- **EXERCISE REQUIREMENTS**:
Every line containing the string "jioni" is to be copied from the records.
--
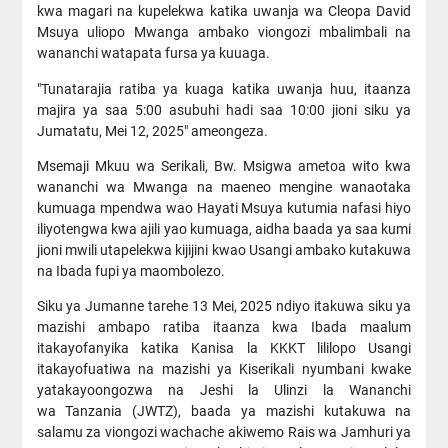
kwa magari na kupelekwa katika uwanja wa Cleopa David
Msuya uliopo Mwanga ambako viongozi mbalimbali na
wananchi watapata fursa ya kuuaga.
"Tunatarajia ratiba ya kuaga katika uwanja huu, itaanza
majira ya saa 5:00 asubuhi hadi saa 10:00 jioni siku ya
Jumatatu, Mei 12, 2025" ameongeza.
Msemaji Mkuu wa Serikali, Bw. Msigwa ametoa wito kwa
wananchi wa Mwanga na maeneo mengine wanaotaka
kumuaga mpendwa wao Hayati Msuya kutumia nafasi hiyo
iliyotengwa kwa ajili yao kumuaga, aidha baada ya saa kumi
jioni mwili utapelekwa kijijini kwao Usangi ambako kutakuwa
na Ibada fupi ya maombolezo.
Siku ya Jumanne tarehe 13 Mei, 2025 ndiyo itakuwa siku ya
mazishi ambapo ratiba itaanza kwa Ibada maalum
itakayofanyika katika Kanisa la KKKT lililopo Usangi
itakayofuatiwa na mazishi ya Kiserikali nyumbani kwake
yatakayoongozwa na Jeshi la Ulinzi la Wananchi
wa Tanzania (JWTZ), baada ya mazishi kutakuwa na
salamu za viongozi wachache akiwemo Rais wa Jamhuri ya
--
- **RESPONSE AREA**:
majira ya saa 5:00 asubuhi hadi saa 10:00 jioni siku ya
jioni mwili utapelekwa kijijini kwao Usangi ambako kutakuwa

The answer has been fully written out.